Here is the plot for difference in probabilites (with vs without home field advantage) and Advantage Factor

plot(seq(1.01,1.8,0.01),p_with_adv-p_without_adv,type='l',lwd=3,xlab='Advantage Factor',ylab='Difference in Probabilities',main="Difference in probabilites (with vs without home field advantage)")

It is clear that the difference in probabilities would decrease over a series of advantage factor, from 1 to 1.8. However, we should notice that the difference is negative. Thus, when we take absolute value, the absolute value for difference in probabilities actually increases as advantage factor increases.

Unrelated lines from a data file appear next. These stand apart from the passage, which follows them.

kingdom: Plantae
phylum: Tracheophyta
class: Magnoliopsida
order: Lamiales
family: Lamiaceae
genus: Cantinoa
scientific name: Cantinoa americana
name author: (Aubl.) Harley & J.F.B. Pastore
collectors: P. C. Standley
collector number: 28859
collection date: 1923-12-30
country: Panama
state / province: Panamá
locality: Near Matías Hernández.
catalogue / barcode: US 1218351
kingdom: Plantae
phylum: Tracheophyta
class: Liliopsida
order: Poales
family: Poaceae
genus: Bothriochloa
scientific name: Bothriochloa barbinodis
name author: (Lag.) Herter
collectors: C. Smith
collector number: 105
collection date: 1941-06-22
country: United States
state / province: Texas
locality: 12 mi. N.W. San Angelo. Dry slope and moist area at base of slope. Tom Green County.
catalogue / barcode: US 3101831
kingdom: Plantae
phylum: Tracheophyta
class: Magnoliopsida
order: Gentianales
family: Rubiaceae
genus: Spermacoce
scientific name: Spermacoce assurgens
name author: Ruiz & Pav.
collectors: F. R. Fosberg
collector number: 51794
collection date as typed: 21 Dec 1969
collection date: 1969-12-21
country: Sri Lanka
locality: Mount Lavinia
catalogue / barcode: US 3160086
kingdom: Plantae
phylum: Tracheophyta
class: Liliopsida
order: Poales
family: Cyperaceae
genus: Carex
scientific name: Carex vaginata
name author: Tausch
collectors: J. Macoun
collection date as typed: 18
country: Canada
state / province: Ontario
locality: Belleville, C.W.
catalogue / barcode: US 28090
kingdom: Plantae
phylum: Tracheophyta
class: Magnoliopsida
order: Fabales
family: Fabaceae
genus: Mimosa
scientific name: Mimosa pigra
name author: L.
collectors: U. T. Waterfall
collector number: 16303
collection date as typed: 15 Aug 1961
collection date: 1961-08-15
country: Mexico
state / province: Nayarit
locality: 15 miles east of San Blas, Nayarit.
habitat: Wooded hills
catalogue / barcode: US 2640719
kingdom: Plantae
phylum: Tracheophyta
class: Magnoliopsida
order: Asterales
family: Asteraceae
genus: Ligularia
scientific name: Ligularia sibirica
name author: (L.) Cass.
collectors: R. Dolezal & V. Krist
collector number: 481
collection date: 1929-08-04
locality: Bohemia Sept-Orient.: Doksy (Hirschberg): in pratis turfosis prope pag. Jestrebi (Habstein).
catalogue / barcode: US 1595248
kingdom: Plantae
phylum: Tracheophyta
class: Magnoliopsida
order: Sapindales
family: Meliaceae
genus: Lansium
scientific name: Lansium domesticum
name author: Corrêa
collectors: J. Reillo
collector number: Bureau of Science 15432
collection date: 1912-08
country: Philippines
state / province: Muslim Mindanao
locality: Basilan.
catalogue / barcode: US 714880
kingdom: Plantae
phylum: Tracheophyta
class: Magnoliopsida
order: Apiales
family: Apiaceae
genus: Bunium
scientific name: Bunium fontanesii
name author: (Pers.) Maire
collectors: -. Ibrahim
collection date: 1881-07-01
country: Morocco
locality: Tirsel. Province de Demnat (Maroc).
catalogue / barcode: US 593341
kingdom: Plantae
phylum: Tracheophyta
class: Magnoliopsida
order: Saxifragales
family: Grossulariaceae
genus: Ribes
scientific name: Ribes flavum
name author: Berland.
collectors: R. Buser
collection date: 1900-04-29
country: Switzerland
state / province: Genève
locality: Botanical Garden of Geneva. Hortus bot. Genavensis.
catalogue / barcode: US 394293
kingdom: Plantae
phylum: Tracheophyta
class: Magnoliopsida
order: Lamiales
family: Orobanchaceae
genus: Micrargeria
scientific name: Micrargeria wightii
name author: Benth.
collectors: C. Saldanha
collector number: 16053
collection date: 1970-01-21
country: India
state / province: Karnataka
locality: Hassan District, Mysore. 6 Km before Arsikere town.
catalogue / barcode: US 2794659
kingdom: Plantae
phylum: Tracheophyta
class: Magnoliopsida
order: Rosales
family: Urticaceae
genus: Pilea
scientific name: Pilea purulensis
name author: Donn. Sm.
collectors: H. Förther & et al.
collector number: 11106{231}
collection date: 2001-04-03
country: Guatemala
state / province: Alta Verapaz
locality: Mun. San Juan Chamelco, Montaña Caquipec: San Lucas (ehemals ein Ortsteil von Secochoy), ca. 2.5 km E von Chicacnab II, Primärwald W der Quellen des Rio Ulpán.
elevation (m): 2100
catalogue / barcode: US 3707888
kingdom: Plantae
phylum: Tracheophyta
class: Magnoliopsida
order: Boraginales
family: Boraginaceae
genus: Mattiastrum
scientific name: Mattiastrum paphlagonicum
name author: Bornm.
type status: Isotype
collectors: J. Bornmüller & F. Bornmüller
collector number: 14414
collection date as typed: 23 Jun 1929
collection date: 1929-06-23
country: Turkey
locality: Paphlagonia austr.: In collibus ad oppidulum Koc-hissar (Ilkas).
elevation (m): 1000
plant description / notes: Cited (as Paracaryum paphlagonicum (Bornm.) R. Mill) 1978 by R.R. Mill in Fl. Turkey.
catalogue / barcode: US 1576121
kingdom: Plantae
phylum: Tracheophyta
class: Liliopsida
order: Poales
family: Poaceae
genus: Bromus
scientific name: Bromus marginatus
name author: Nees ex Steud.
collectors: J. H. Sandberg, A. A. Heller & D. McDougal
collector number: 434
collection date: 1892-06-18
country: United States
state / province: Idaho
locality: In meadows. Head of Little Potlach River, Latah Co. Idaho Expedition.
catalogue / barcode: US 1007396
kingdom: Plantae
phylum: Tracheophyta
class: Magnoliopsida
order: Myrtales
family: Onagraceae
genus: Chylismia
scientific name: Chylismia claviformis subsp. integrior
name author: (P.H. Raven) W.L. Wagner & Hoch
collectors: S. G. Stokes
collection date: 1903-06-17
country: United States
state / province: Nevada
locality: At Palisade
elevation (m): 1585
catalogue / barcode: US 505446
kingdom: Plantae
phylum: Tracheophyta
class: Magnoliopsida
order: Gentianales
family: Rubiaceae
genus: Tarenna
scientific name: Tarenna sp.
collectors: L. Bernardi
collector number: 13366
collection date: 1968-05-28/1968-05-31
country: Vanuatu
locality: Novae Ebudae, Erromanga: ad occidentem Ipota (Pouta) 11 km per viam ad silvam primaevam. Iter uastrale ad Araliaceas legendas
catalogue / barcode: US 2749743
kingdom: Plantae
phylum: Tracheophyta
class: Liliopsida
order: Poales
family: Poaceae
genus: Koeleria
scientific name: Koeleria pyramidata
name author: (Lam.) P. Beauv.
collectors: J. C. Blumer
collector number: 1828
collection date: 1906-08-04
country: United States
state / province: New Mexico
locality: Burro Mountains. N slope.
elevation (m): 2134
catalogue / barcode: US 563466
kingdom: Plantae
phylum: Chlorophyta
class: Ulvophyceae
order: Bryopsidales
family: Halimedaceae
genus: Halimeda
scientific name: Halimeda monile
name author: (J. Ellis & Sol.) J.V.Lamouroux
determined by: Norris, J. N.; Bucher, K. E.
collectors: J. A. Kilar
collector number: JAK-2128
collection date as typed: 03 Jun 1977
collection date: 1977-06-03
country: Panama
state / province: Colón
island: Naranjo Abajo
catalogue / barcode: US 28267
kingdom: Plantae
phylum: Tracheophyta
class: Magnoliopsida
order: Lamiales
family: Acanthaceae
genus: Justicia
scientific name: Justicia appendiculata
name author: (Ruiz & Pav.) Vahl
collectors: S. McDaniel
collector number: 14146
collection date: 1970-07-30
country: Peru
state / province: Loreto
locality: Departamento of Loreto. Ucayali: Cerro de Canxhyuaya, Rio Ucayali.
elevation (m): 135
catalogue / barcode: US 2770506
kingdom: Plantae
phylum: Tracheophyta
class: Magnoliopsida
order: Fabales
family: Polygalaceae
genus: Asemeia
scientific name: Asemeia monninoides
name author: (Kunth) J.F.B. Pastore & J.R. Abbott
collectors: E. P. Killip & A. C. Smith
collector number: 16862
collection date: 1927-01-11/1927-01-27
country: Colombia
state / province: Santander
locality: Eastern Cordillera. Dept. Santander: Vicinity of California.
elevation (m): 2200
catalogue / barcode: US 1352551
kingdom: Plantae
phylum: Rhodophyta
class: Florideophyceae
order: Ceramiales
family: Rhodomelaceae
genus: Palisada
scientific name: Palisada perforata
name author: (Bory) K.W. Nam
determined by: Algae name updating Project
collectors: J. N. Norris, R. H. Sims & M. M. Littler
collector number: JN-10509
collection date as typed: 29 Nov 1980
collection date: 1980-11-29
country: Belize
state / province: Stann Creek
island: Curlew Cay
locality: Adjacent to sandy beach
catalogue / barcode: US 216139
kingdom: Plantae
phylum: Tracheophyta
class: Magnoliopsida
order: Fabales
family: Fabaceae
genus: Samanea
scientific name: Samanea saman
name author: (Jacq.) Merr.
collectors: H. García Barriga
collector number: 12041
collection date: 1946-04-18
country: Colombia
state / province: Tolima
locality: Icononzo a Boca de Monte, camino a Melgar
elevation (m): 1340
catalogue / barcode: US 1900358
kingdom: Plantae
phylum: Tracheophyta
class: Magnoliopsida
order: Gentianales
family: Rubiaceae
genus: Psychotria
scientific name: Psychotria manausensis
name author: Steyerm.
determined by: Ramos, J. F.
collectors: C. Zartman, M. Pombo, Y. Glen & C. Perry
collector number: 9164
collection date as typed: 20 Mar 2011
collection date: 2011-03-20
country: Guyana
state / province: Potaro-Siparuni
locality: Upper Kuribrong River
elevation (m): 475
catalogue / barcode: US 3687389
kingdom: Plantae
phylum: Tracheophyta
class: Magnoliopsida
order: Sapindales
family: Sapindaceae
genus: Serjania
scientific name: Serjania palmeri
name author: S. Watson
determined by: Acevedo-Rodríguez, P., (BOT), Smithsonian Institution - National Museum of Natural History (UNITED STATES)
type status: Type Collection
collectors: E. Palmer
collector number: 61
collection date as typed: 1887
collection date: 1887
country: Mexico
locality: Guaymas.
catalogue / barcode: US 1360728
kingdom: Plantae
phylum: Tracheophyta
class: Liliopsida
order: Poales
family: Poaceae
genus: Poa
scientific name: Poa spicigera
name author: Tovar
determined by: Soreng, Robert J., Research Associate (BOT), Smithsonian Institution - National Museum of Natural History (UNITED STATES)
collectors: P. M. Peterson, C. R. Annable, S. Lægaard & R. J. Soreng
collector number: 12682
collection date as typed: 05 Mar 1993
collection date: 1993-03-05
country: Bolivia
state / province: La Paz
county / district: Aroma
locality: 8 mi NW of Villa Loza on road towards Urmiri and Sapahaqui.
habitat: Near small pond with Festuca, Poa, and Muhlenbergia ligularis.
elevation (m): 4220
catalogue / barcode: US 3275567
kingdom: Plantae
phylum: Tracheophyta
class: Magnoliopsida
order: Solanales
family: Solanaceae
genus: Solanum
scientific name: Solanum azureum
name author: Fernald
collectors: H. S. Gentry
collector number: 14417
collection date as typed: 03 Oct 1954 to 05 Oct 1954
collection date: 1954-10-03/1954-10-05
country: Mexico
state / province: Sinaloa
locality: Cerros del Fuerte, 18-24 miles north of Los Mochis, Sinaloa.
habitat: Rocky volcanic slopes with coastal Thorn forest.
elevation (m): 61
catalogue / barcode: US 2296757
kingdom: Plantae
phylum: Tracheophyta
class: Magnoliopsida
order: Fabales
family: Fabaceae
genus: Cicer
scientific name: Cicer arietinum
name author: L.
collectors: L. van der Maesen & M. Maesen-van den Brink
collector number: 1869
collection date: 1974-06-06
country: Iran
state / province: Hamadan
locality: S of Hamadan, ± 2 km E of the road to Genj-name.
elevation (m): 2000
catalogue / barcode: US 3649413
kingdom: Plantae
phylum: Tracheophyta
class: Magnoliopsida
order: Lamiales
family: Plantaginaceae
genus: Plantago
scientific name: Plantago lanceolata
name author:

As advantage factor increases, probability to win in Atlanta P_B^H = 0.55 * advantage factor will increases, and probability to win in New York P_B^A = 1 − (1 − 0.55) * advantage factor will decrease. Since Yankees can play one more game at their home field, the probability that the Braves win world series with home filed advantage will decrease as advantage factor increases.